#### INSTRUCTIONS FOR THE TASK
Repeat the lines below exactly as they appear, but leave out the images.

#### DATA PROVIDED
---
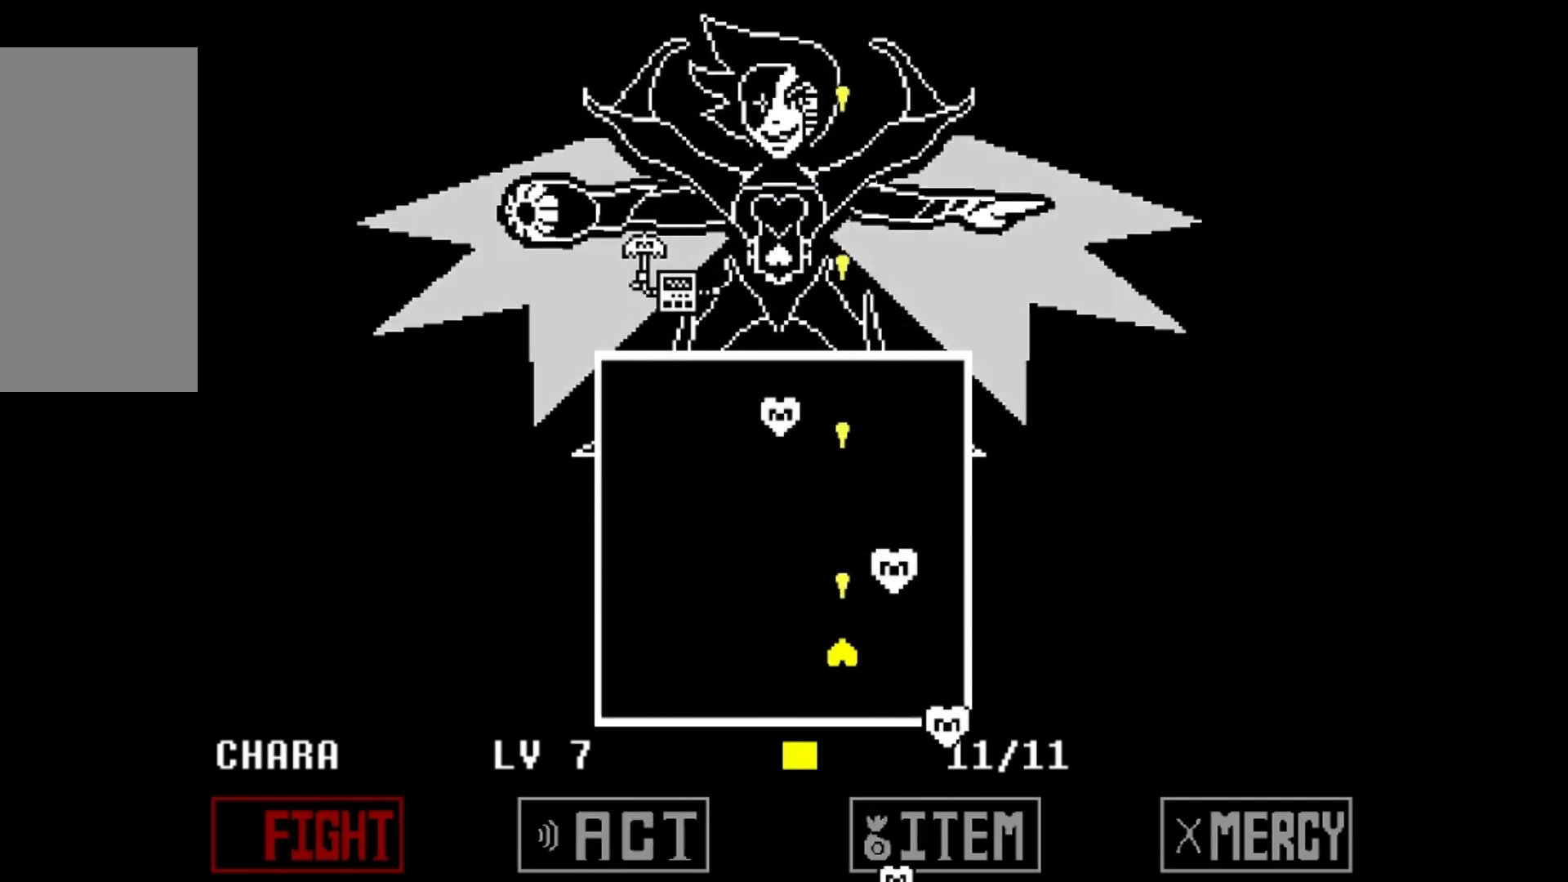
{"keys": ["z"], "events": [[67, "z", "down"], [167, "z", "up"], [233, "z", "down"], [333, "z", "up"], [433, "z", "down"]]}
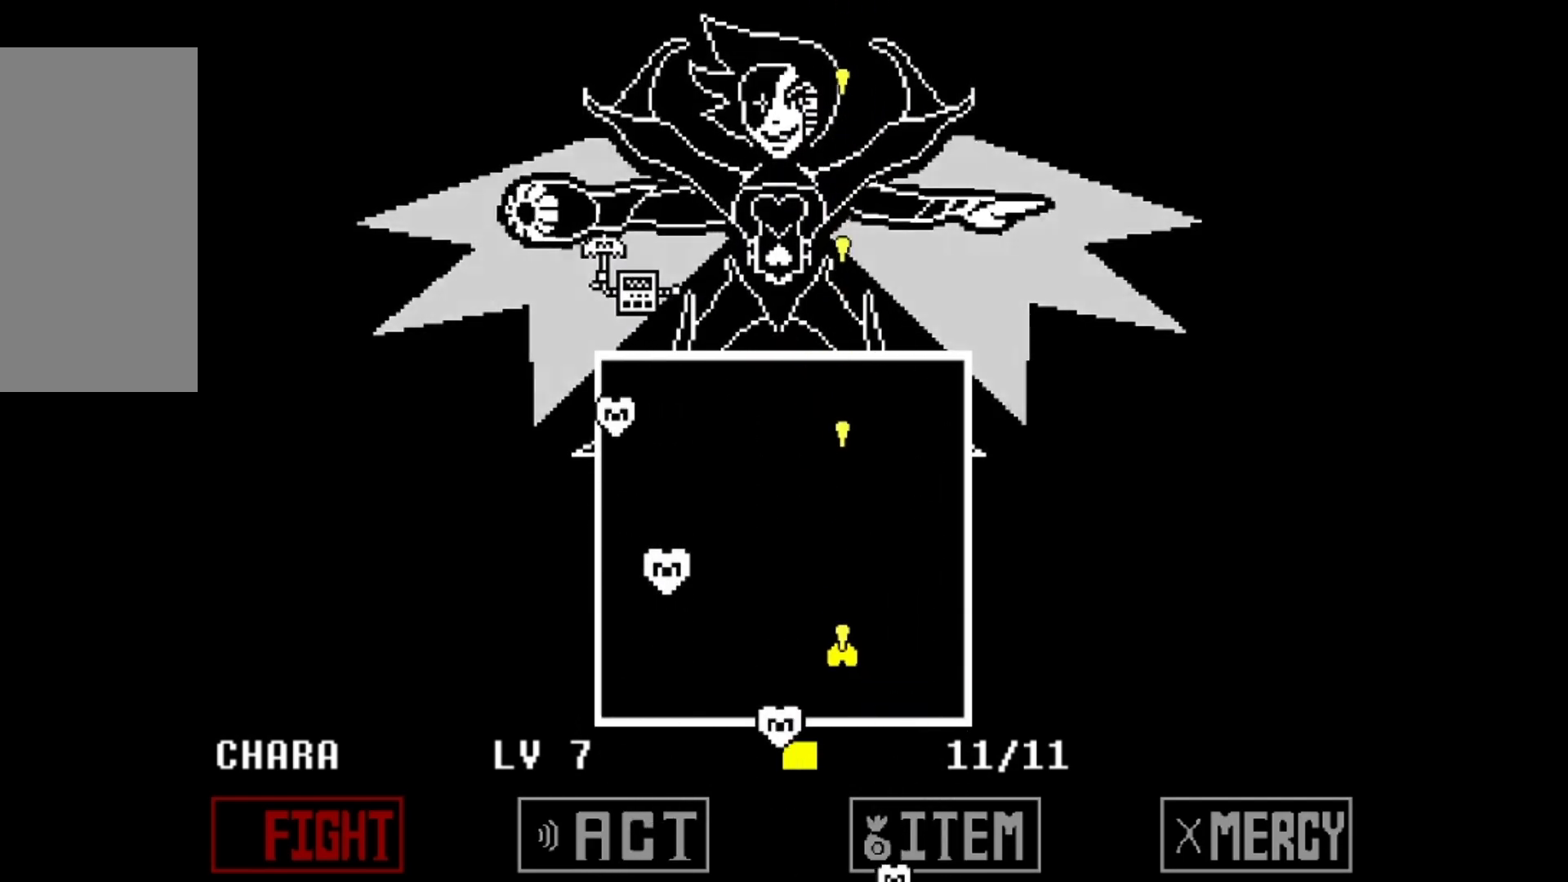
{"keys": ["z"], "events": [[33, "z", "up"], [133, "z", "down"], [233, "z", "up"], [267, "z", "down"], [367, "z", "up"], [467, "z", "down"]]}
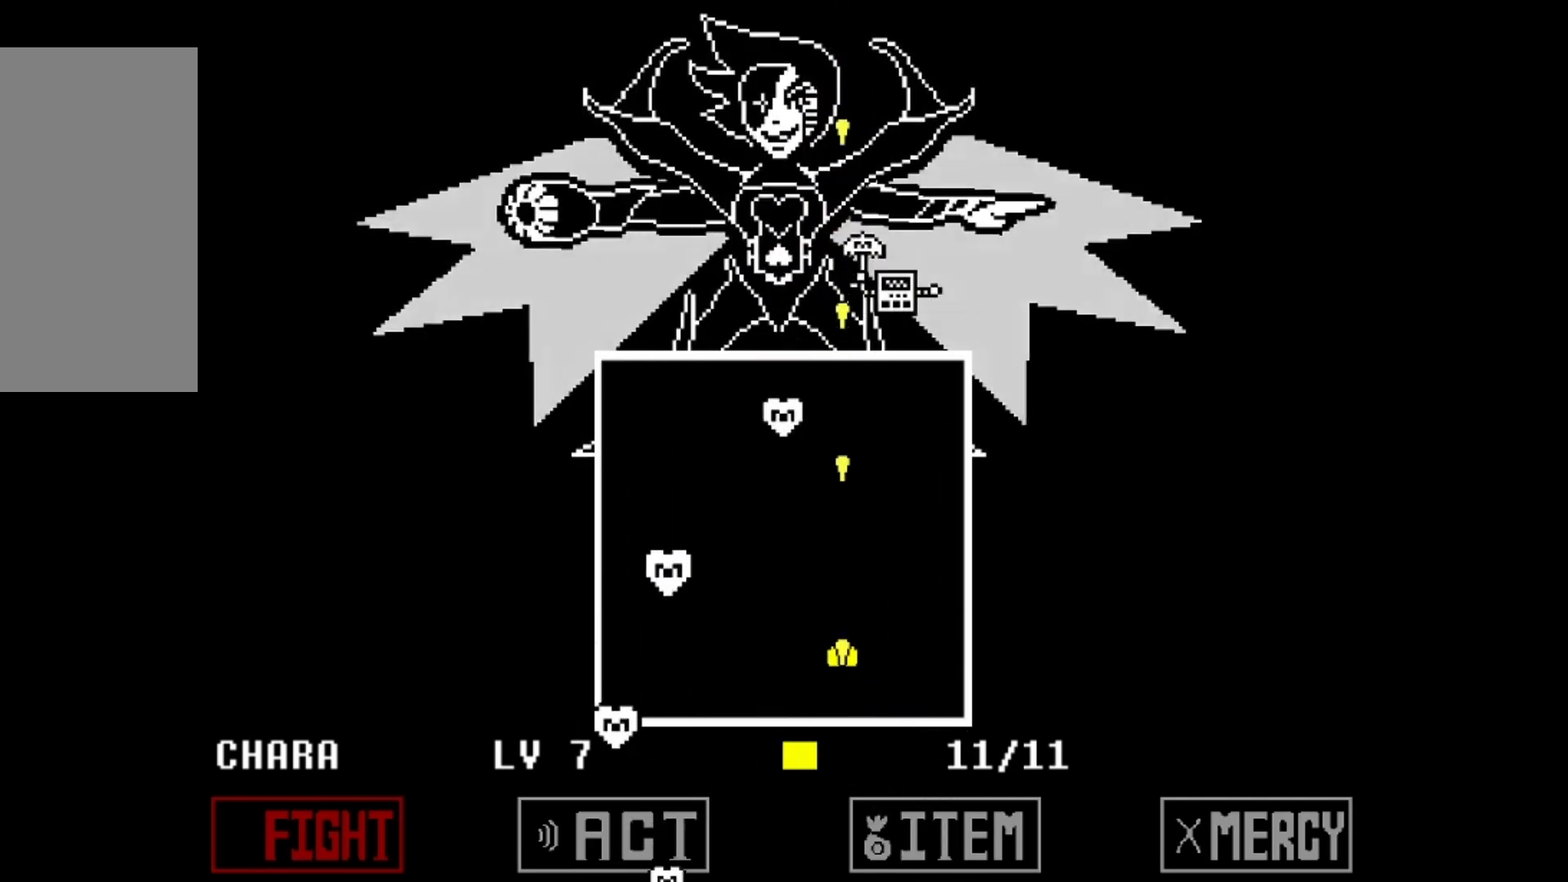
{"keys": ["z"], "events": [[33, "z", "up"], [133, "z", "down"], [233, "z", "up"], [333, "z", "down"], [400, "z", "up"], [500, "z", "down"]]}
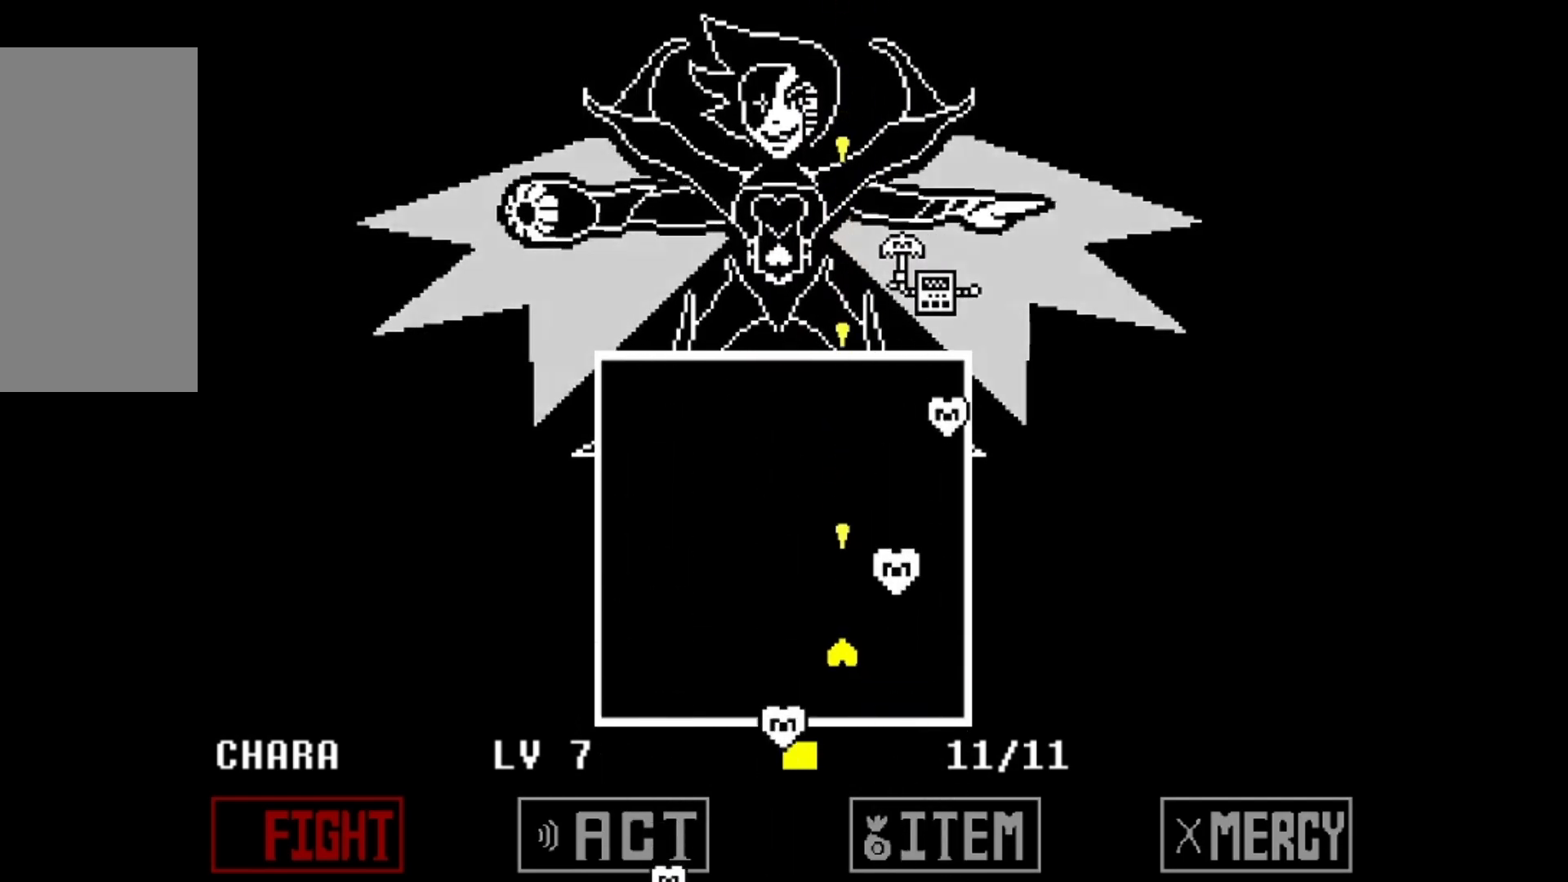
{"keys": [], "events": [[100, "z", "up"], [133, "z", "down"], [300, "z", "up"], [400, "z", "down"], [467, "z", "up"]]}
---
#### EXPECTED ANSWER
{"keys": ["z"], "events": [[67, "z", "down"], [167, "z", "up"], [233, "z", "down"], [333, "z", "up"], [433, "z", "down"]]}
{"keys": ["z"], "events": [[33, "z", "up"], [133, "z", "down"], [233, "z", "up"], [267, "z", "down"], [367, "z", "up"], [467, "z", "down"]]}
{"keys": ["z"], "events": [[33, "z", "up"], [133, "z", "down"], [233, "z", "up"], [333, "z", "down"], [400, "z", "up"], [500, "z", "down"]]}
{"keys": [], "events": [[100, "z", "up"], [133, "z", "down"], [300, "z", "up"], [400, "z", "down"], [467, "z", "up"]]}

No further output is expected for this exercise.